(Text for analysis begins)
Monday, July 29, 2013

Genealogy From The Blueberry Patch

My family loves blueberries. Fortunately for us, we can satisfy our cravings every summer by picking our own at a local farm. Every July, we start to pay attention to the ripening rumors from the Tammen Treeberry Farm near Braidwood, Illinois.

Weather is a big factor. The last few years have seen extreme heat and extreme rain in northern Illinois. There are always blueberries, but how big, how many and how sweet depends on the weather. This summer it suddenly cooled and the farm was ready to open!

Years ago, my mom, her best friend and all of us kids headed to the farm. I recall it being child labor! Now I appreciate it as a nice outdoor activity with a great payoff. Often my kids join me, but this time they felt their teenager activities were more important. No matter - I will keep the tradition alive on my own. On this spectacularly cool Saturday last, I ventured out and about two hours later, I had 12 pounds of huge, sweet blueberries!

While picking, several ideas came to me that applied not only to gathering the most blueberries, but also to approaching my genealogy research.

Gather the Low-Hanging Fruit

The blueberry bushes grow to around eight feet tall. But the berries grow all over. There are plenty right in your view. Often the young kids wander through the fields, picking and eating what they can reach. Genealogy can be the same way: reach for those ancestors that are right in front of you. Don't make genealogy hard. And you can't keep moving back in time until you have a good handle on what is right in front of you.

Seek a Different Perspective

Blueberry bushes hide their bounty well. Moving to a different side of the bush, pulling down a tall branch or even ducking down underneath yields hidden fruit. Genealogy uses the FAN rule - friends, associates, neighbors - to find parallel tracks of your ancestors. Using collateral lines often exposes links and connections you never expected. Move the branches aside and you may find what you were searching for.

Get Your Hands Dirty

No doubt about it - blueberry pickin' is work. You'll probably stain your shirt and your hands. But you keep at it because you know how good those berries will taste! You also have to keep working at your genealogy to enjoy the fruits of your labor. You may have to get outside your comfort zone by working with records in a new state or country, maybe using a new language. You need to seek out new repositories of data sets you have never worked with before. But you pick through records and pick through bushes because you know the payoff will be worth it.

Do It Your Way

No one wanted to join me on my picking trip this year, but I went anyway. I wasn't going to worry about anyone's choices except my own because I wanted blueberries! So much discussion in the greater genealogy world has lately been focusing on how you do your work, how it is presented and preserved, and if you are doing it according to standards. Your research legacy is important - but first it should matter to you. Do research that makes you happy. If you are stuck at a brick wall - and we all are - reach out in a new way to break it down. If you are no longer satisfied with the results of your favorite online database - unsubscribe. Money talks louder than whining. If your social sharing arena isn't giving back the way you hoped or need, find new bloggers, tweeters, and posters that do. Create an online family history tree, or website, or book, or blog, or art project. Or don't. Research because you want to and be happy!

I am off to heed my own genealogy advice... and eat more blueberries!

© 2013 Sally Knudsen

Wednesday, July 24, 2013

My Birthday, Statistically Speaking

Today is my birthday.
(Text for analysis ends)
• [Complete the following]:
- 1) In the blueberry post, what do the letters of the FAN rule stand for?
- 2) Reproduce the stretch of the blueberry post from "Monday, July 29, 2013" through "near Braidwood, Illinois.", word for word.
(Information provided begins)
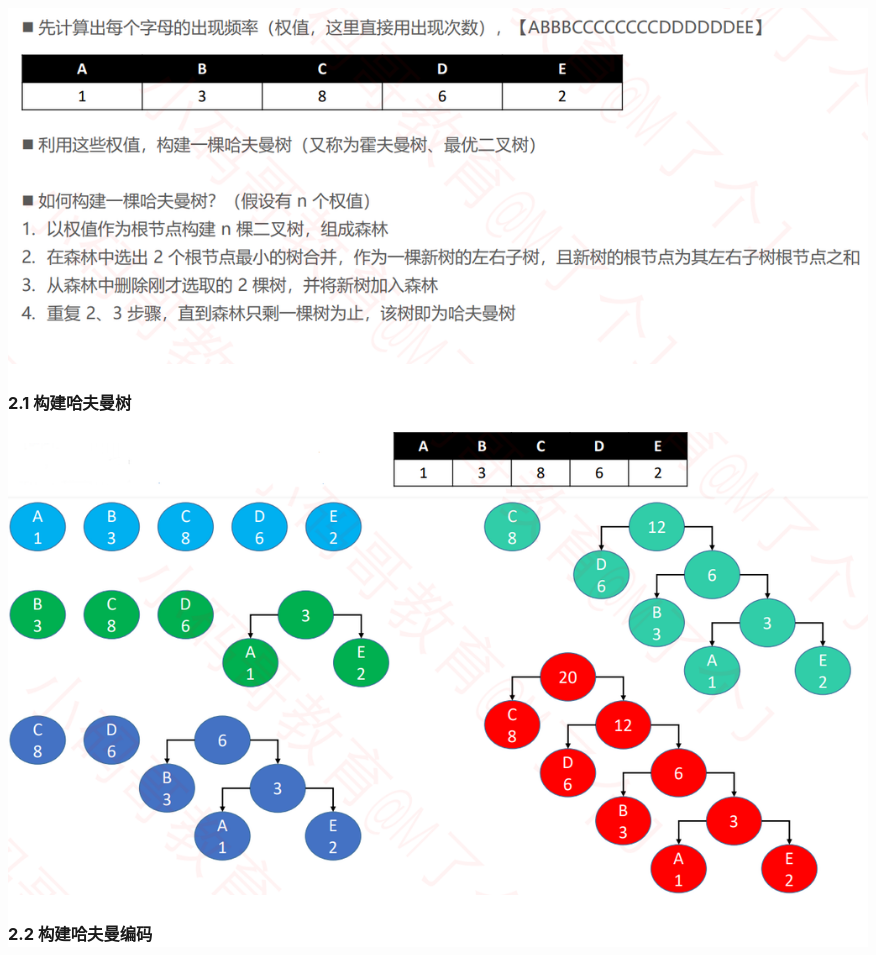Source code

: ![image-20201109105645352](./imgs_vector/02/60.png)

### 2.1 构建哈夫曼树

![image-20201109105713198](./imgs_vector/02/61.png)

### 2.2 构建哈夫曼编码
(Information provided ends)
• [Written answers]:
- 1) Friends, associates, neighbors.

- 2)
Monday, July 29, 2013

Genealogy From The Blueberry Patch

My family loves blueberries. Fortunately for us, we can satisfy our cravings every summer by picking our own at a local farm. Every July, we start to pay attention to the ripening rumors from the Tammen Treeberry Farm near Braidwood, Illinois.